政府、職場接種も前倒し検討 補正予算成立

参院予算委員会で答弁に臨む岸田文雄首相=20日午前、国会・参院第1委員会室(春名中撮影)
参院予算委員会で答弁に臨む岸田文雄首相=20日午前、国会・参院第1委員会室(春名中撮影)

新型コロナウイルスの経済対策を含む令和3年度補正予算は20日、参院本会議で与党の賛成多数により可決、成立した。一般会計の歳出総額は35兆9895億円で、補正予算としては過去最大となる。

補正予算は18歳以下に10万円相当を給付する事業に1兆2162億円を計上。政府は現金5万円とクーポン5万円の給付を原則としていたが、自治体などの意向を踏まえ現金での一括給付を容認した。中小企業への「事業復活支援金」や、観光支援事業「Go To トラベル」の再開に向けた経費なども盛り込んだ。

参院本会議に先立ち、参院予算委員会は締めくくり質疑を行った。岸田文雄首相は新型コロナの水際対策強化に関し「少なくとも年末年始の状況を確認した上で考えたい。機動的にスピード感を持って対応する」と述べた。政府は新たな変異株「オミクロン株」の世界的流行に伴い、11月30日から当面1カ月程度、外国人の新規入国を原則停止している。

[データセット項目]
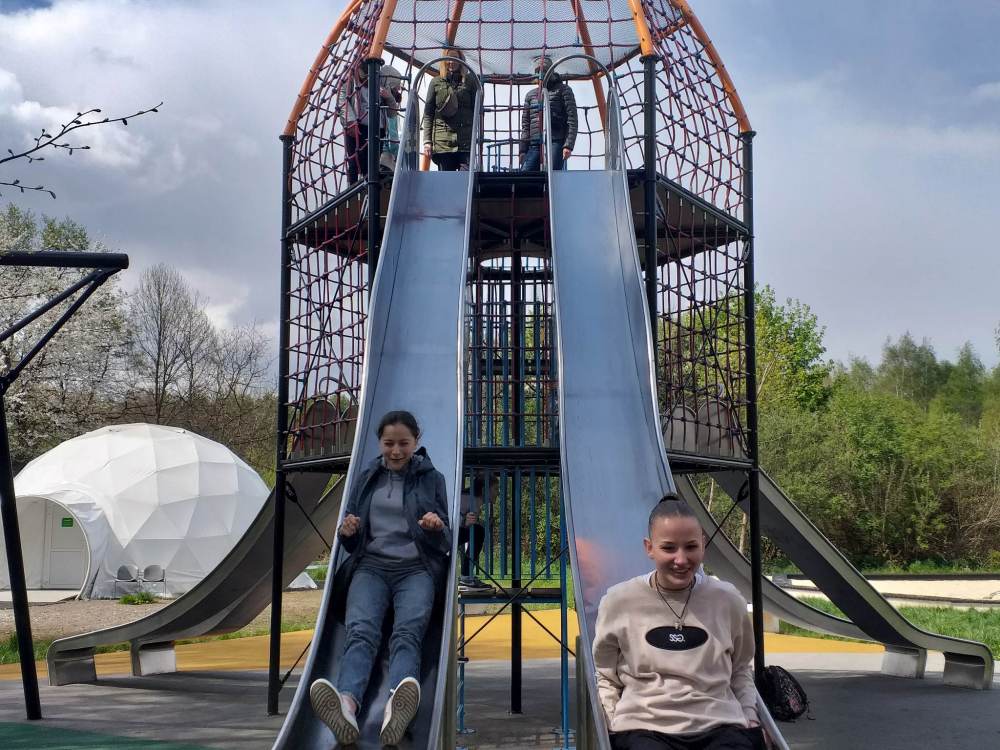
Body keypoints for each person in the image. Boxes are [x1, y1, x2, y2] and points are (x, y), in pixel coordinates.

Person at [309, 410, 451, 746]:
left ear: (416, 442)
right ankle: (346, 705)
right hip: (371, 566)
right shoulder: (367, 477)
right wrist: (347, 531)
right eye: (389, 443)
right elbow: (351, 537)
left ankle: (395, 707)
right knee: (361, 631)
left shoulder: (432, 479)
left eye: (404, 443)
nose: (396, 451)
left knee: (407, 632)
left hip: (415, 569)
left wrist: (435, 526)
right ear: (380, 443)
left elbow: (446, 538)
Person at [592, 494, 765, 750]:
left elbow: (740, 669)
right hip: (644, 727)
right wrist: (610, 720)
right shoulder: (619, 601)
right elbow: (606, 676)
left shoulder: (728, 600)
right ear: (649, 548)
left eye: (691, 547)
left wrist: (749, 714)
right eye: (669, 548)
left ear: (703, 545)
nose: (681, 559)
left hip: (720, 724)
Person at [339, 63, 399, 185]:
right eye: (364, 77)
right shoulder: (351, 79)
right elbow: (342, 100)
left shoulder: (381, 80)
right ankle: (354, 189)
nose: (367, 80)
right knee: (354, 162)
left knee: (371, 165)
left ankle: (370, 188)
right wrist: (350, 121)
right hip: (357, 126)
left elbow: (392, 112)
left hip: (377, 128)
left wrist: (388, 97)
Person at [421, 47, 479, 171]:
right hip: (443, 143)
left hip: (465, 142)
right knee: (446, 179)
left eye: (455, 58)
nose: (451, 62)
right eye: (448, 59)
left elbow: (477, 109)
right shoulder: (436, 82)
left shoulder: (470, 81)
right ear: (444, 61)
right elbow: (428, 113)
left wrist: (477, 137)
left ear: (461, 60)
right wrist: (427, 142)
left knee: (465, 177)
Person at [520, 55, 578, 172]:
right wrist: (523, 150)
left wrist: (568, 145)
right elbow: (526, 124)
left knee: (552, 173)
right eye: (538, 71)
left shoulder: (563, 90)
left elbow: (572, 119)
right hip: (534, 143)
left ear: (551, 72)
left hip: (556, 140)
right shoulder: (530, 95)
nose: (541, 74)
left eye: (544, 71)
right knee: (525, 174)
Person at [458, 474, 492, 593]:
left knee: (478, 530)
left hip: (446, 533)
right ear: (484, 490)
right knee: (478, 531)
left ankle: (466, 576)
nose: (498, 493)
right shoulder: (473, 499)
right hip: (444, 534)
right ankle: (466, 577)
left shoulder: (472, 498)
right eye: (495, 489)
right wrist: (464, 522)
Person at [379, 65, 404, 174]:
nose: (398, 91)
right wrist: (399, 154)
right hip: (386, 162)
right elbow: (392, 140)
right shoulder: (390, 108)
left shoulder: (374, 100)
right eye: (396, 88)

**課題一覧**
**1)** 補正予算成立の記事のうち、「政府、職場接種も前倒し検討 補正予算成立」から「予算としては過去最大となる。」までの部分を、一字一句違えずに書き写してください。
**2)** 補正予算成立を報じる記事の、最後の文より後に続く部分を書き上げてください。
各エントリーを参照する必要はありません。

**番号別解答**
**1)**
政府、職場接種も前倒し検討 補正予算成立

参院予算委員会で答弁に臨む岸田文雄首相=20日午前、国会・参院第1委員会室(春名中撮影)
参院予算委員会で答弁に臨む岸田文雄首相=20日午前、国会・参院第1委員会室(春名中撮影)

新型コロナウイルスの経済対策を含む令和3年度補正予算は20日、参院本会議で与党の賛成多数により可決、成立した。一般会計の歳出総額は35兆9895億円で、補正予算としては過去最大となる。

**2)**
後藤茂之厚生労働相は新型コロナワクチンの3回目接種をめぐり、職場接種の前倒しを検討する意向を示した。政府は医療従事者や高齢者施設入所者らの接種間隔を、従来の8カ月から6カ月に短縮する方針を示している。職場接種も早めることでオミクロン株への対策に万全を期す考えだ。

国土交通省の建設工事受注動態統計の書き換えをめぐり、同省幹部は集計方法の変更を決めたのは平成22年3月だと説明した。この問題では25年度から二重計上が行われ、国内総生産(GDP)に影響があった可能性が指摘される。

首相は、米国のエマニュエル次期駐日大使について「バイデン米大統領の信頼が厚い方だと聞いている。新しい駐日大使と緊密に連携していくことが重要だ」と述べた。